I had forgotten to take the tags off my new duds. So, I pretended to trip, and making a coughing sound I tore the tags from the jacket. I stood up looking as normal as someone like myself can. Then nonchalantly I dropped them in trash. I thought: I hope no one has my fingerprints. When you are wearing headphones, it's hard to know what people saw.

I circled back pretending to look disgusted, like someone had taken my favorite treadmill, and stepped in front of the mirrors again. Hmm...

I hung up my jacket and headed for the treadmill. As I punched in data for my run, one of the trainers that I had for a weight loss class back in February came over to say how good I looked after losing all that weight.

I replied, "Thank you, I have new underwear on."

Thanks for the votes and comments.

You Might Be Overweight If...

My 8-year-old helps me answer my heart program questions on the terminal connected to the scale and blood pressure machine. The first thing that it does is tell me my weight, which; used to be 276. One night she said to me, "I don't know where all your fat is, but the lady (voice on the terminal) is still looking for it. Daddy, I don't like your fat."

I guess that is one way to see that you are making progress!

Here are 10 signs that you need MFP, and if you stick with it, your excess weight will be no where to be found.

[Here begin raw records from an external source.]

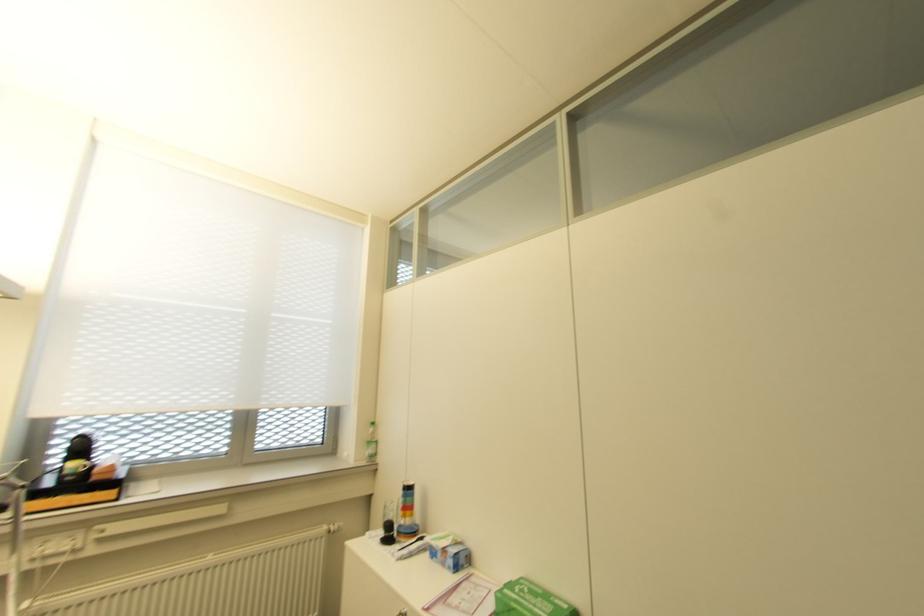
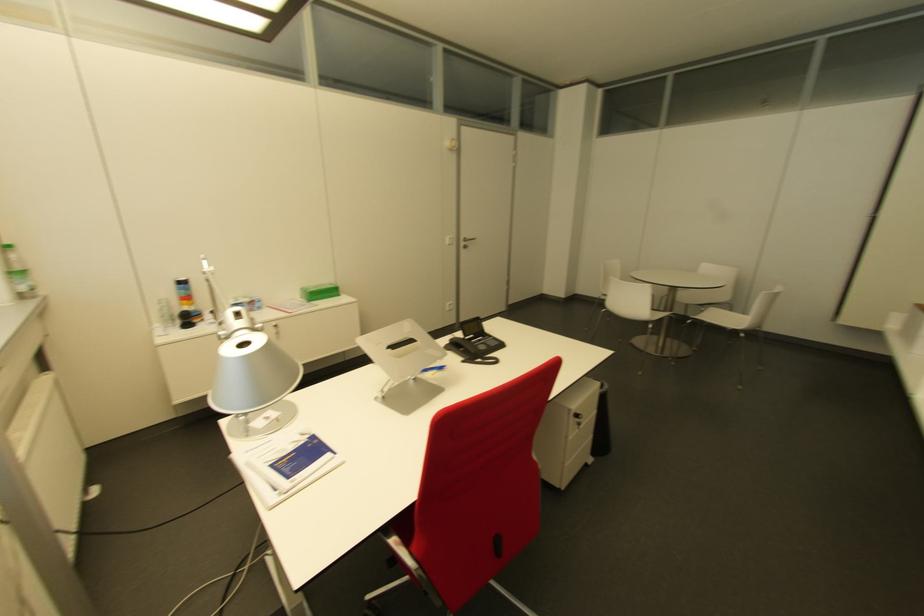
Where in the second image is the point corresponding to [369,451] from the first image?

(27, 284)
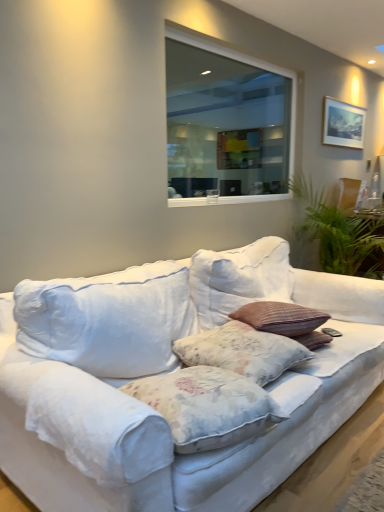
Image resolution: width=384 pixels, height=512 pixels. What do you see at coordinates (337, 230) in the screenshot?
I see `green leafy plant at right` at bounding box center [337, 230].

Describe the element at coordinates (226, 122) in the screenshot. The image size is (384, 512). I see `transparent glass window at upper center` at that location.

Where is `white fabric couch at center`? The width and height of the screenshot is (384, 512). white fabric couch at center is located at coordinates (167, 421).

Describe the element at coordinates (207, 406) in the screenshot. I see `floral fabric pillow at center, which ranks as the second pillow in back-to-front order` at that location.

Find the location of a particular element. The image size is (384, 512). green leafy plant at right is located at coordinates (337, 230).

Based on their sizes in the image, would you say white fabric couch at center is bigger or smaller than metallic silver picture frame at upper right?

Clearly, white fabric couch at center is larger in size than metallic silver picture frame at upper right.

Find the location of a particular element. The width and height of the screenshot is (384, 512). picture frame above the white fabric couch at center (from the image's perspective) is located at coordinates (342, 124).

From a real-world perspective, does white fabric couch at center stand above metallic silver picture frame at upper right?

No, from a real-world perspective, white fabric couch at center is not over metallic silver picture frame at upper right

Is white fabric couch at center inside or outside of metallic silver picture frame at upper right?

The correct answer is: outside.

How distant is green leafy plant at right from floral fabric pillow at center, which appears as the 1th pillow when viewed from the back?

The distance of green leafy plant at right from floral fabric pillow at center, which appears as the 1th pillow when viewed from the back, is 5.91 feet.

Who is bigger, green leafy plant at right or floral fabric pillow at center, the second pillow from the front?

green leafy plant at right is bigger.

From the picture: Is green leafy plant at right inside the boundaries of floral fabric pillow at center, the second pillow from the front, or outside?

Result: green leafy plant at right cannot be found inside floral fabric pillow at center, the second pillow from the front.

Are floral fabric pillow at center, which appears as the 1th pillow when viewed from the back, and transparent glass window at upper center making contact?

No, floral fabric pillow at center, which appears as the 1th pillow when viewed from the back, is not next to transparent glass window at upper center.

Consider the image. Could you measure the distance between floral fabric pillow at center, which appears as the 1th pillow when viewed from the back, and transparent glass window at upper center?

A distance of 9.34 feet exists between floral fabric pillow at center, which appears as the 1th pillow when viewed from the back, and transparent glass window at upper center.

Locate an element on the screen. This screenshot has height=512, width=384. the 1st pillow positioned below the transparent glass window at upper center (from a real-world perspective) is located at coordinates (242, 351).

Is white fabric couch at center taller or shorter than transparent glass window at upper center?

Considering their sizes, white fabric couch at center has less height than transparent glass window at upper center.

From the image's perspective, who appears lower, white fabric couch at center or transparent glass window at upper center?

white fabric couch at center, from the image's perspective.

From a real-world perspective, does white fabric couch at center stand above transparent glass window at upper center?

No, from a real-world perspective, white fabric couch at center is not on top of transparent glass window at upper center.

Where is `studio couch on the left of the transparent glass window at upper center`? The height and width of the screenshot is (512, 384). studio couch on the left of the transparent glass window at upper center is located at coordinates (167, 421).

Does metallic silver picture frame at upper right have a larger size compared to floral fabric pillow at center, which ranks as the second pillow in back-to-front order?

Actually, metallic silver picture frame at upper right might be smaller than floral fabric pillow at center, which ranks as the second pillow in back-to-front order.

How much distance is there between metallic silver picture frame at upper right and floral fabric pillow at center, which ranks as the second pillow in back-to-front order?

metallic silver picture frame at upper right and floral fabric pillow at center, which ranks as the second pillow in back-to-front order, are 2.97 meters apart from each other.

Is metallic silver picture frame at upper right behind floral fabric pillow at center, which ranks as the second pillow in back-to-front order?

That is True.

Between floral fabric pillow at center, which appears as the 1th pillow when viewed from the back, and green leafy plant at right, which one has more height?

green leafy plant at right is taller.

Considering the points (296, 364) and (323, 238), which point is behind, point (296, 364) or point (323, 238)?

The point (323, 238) is more distant.

From the image's perspective, between floral fabric pillow at center, which appears as the 1th pillow when viewed from the back, and green leafy plant at right, which one is located above?

green leafy plant at right is shown above in the image.

At what (x,y) coordinates should I click in order to perform the action: click on pillow that is the 1st one when counting leftward from the green leafy plant at right. Please return your answer as a coordinate pair (x, y). The height and width of the screenshot is (512, 384). Looking at the image, I should click on (242, 351).

Considering their positions, is green leafy plant at right located in front of or behind floral fabric pillow at center, arranged as the first pillow when viewed from the front?

Clearly, green leafy plant at right is behind floral fabric pillow at center, arranged as the first pillow when viewed from the front.

From a real-world perspective, relative to floral fabric pillow at center, which ranks as the second pillow in back-to-front order, is green leafy plant at right vertically above or below?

You might be overweight if...

...Your navel makes an echo.

...Your Victoria's Secret pants say "Wide" instead of "Pink."

...You have your own ZIP code.

...Your scale says, "bad news" when you step on it.

...You haven't been selected for the new Jenny Craig commercial.

...You buy Devil Dogs in bulk.

...You can be seen from the space station.

...You think that Little Debbie Nutter Butters should count as protein bars.

...Your shadow weighs a hundred pounds.

...You go to the zoo and the elephants throw you peanuts.

...You lay on the beach and Greenpeace tries to push you back in the water.

Obesity is no laughing matter, but that doesn't preclude us from laughing at ourselves once in a while.

Thanks for the votes and comments! You guys and gals are terrific!